The primary endpoint of the study was defined based on ‘at least minimum improvement,’ with a score of at least 20 at week 16 in the a Total Improvement Score (TIS), based on the 2015 American College of Rheumatology-European League Against Rheumatism (ACR-EULAR) myositis response criteria. The secondary efficacy endpoints included a response indicating ‘at least moderate improvement’ (TIS ≥40) or ‘major improvement’ (TIS ≥60) at week 16.
Results from the ProDERM Study:
At week 16, the primary endpoint was met, with 79% of the IVIG group and 44% of the placebo group showing TIS ≥20. In addition, a higher percentage of the IVIG group showed TIS ≥40 and TIS ≥60 (secondary endpoints). In the open-label extension phase of the study, the placebo patients that switched to the IVIG regimen showed an increased TIS level similar to that of the IVIG group by week 40.
Adverse events occurred mostly during the 72 hours after IVIG infusion and were higher in the IVIG treatment group. Five IVIG-treated patients developed serious adverse events including sepsis, pulmonary embolism, muscle spasm and dyspnea, and ventricular extrasystoles. In addition, 8 thromboembolic events were reported, with 6 of those occurring in the IVIG-treated group. Other adverse events included headache, pyrexia, and nausea.
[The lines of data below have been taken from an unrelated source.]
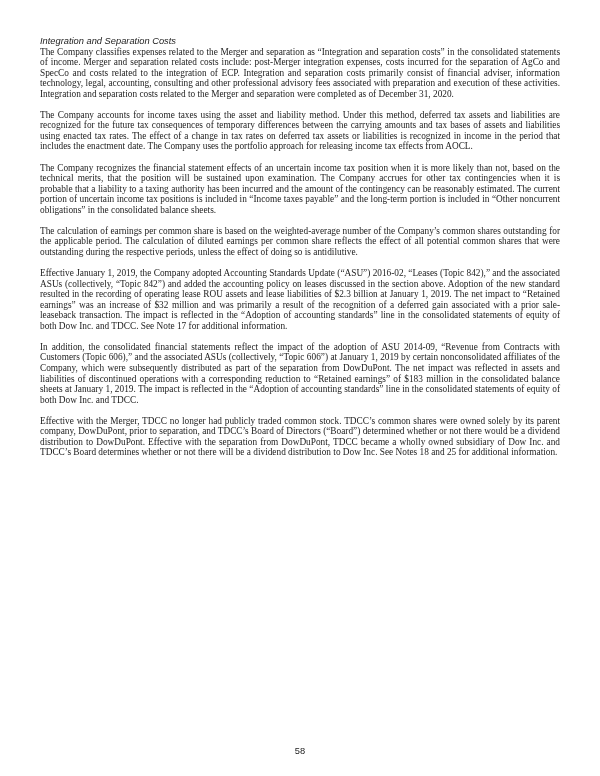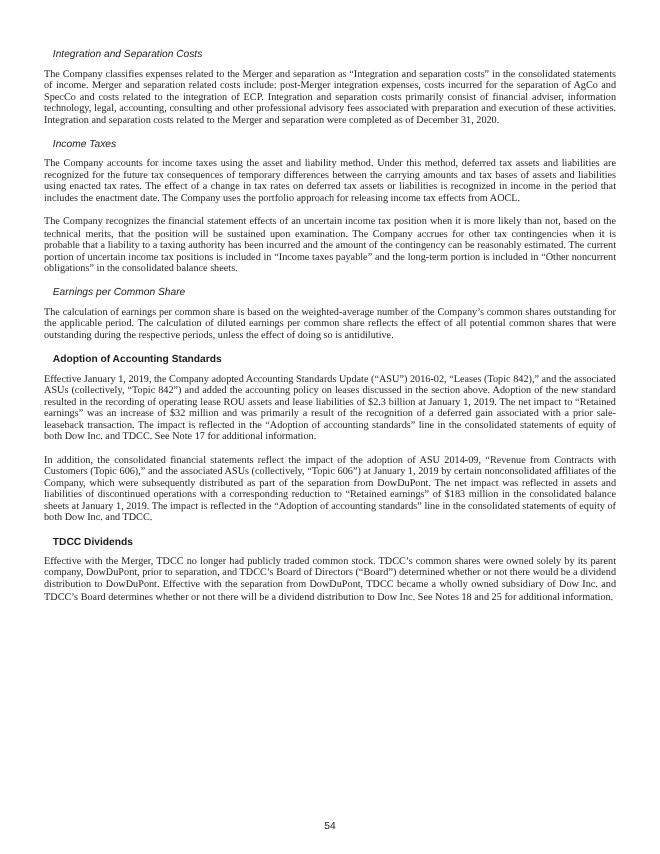--- a/index.html
+++ b/index.html
@@ -22,7 +22,7 @@
     overflow: hidden;
   }
   .sec-heading {
-    margin: 8px;
+    margin: 0;
     font-size: inherit;
     font-weight: normal;
     line-height: inherit;

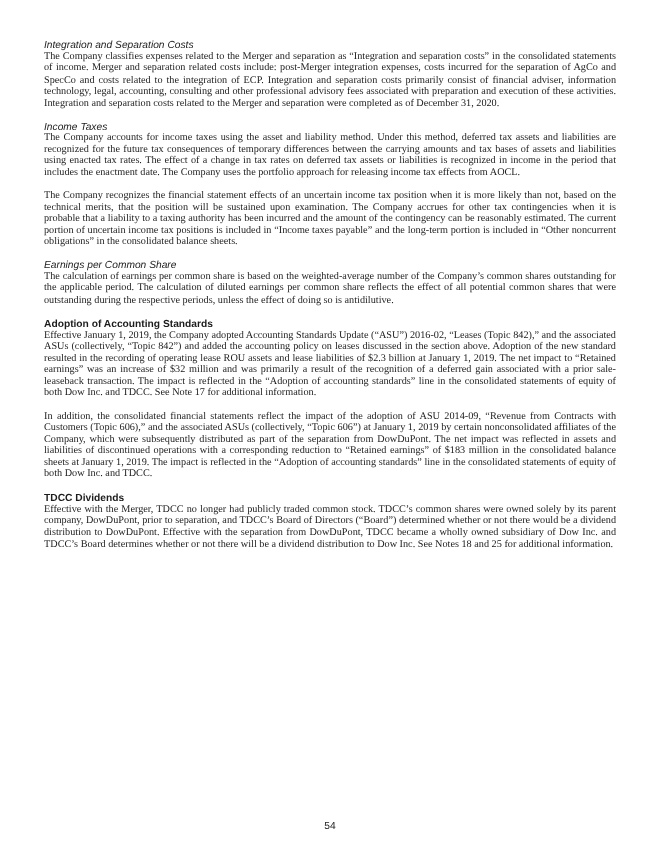--- a/index.html
+++ b/index.html
@@ -55,7 +55,6 @@
   </section>
 
   <section>
-    <h3 class="sec-heading h-italic">Income Taxes</h3>
     <p class="para">The Company accounts for income taxes using the asset and liability method. Under this method, deferred tax assets and liabilities are recognized for the future tax consequences of temporary differences between the carrying amounts and tax bases of assets and liabilities using enacted tax rates. The effect of a change in tax rates on deferred tax assets or liabilities is recognized in income in the period that includes the enactment date. The Company uses the portfolio approach for releasing income tax effects from AOCL.</p>
     <p class="para">The Company recognizes the financial statement effects of an uncertain income tax position when it is more likely than not, based on the technical merits, that the position will be sustained upon examination. The Company accrues for other tax contingencies when it is probable that a liability to a taxing authority has been incurred and the amount of the contingency can be reasonably estimated. The current portion of uncertain income tax positions is included in “Income taxes payable” and the long-term portion is included in “Other noncurrent obligations” in the consolidated balance sheets.</p>
   </section>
Although the trial provides efficacy data for IVIG in DM, the authors conclude that larger and longer trials are needed to determine the long-term effects and risks of IVIG. The clinical trial received funding from Octapharma Pharamzaeutika and the Czech Ministry of Health. The current results from the ProDERM trial lead to the approval of an IVIG preparation for DM by the FDA, Health Canada, and multiple European regulatory agencies.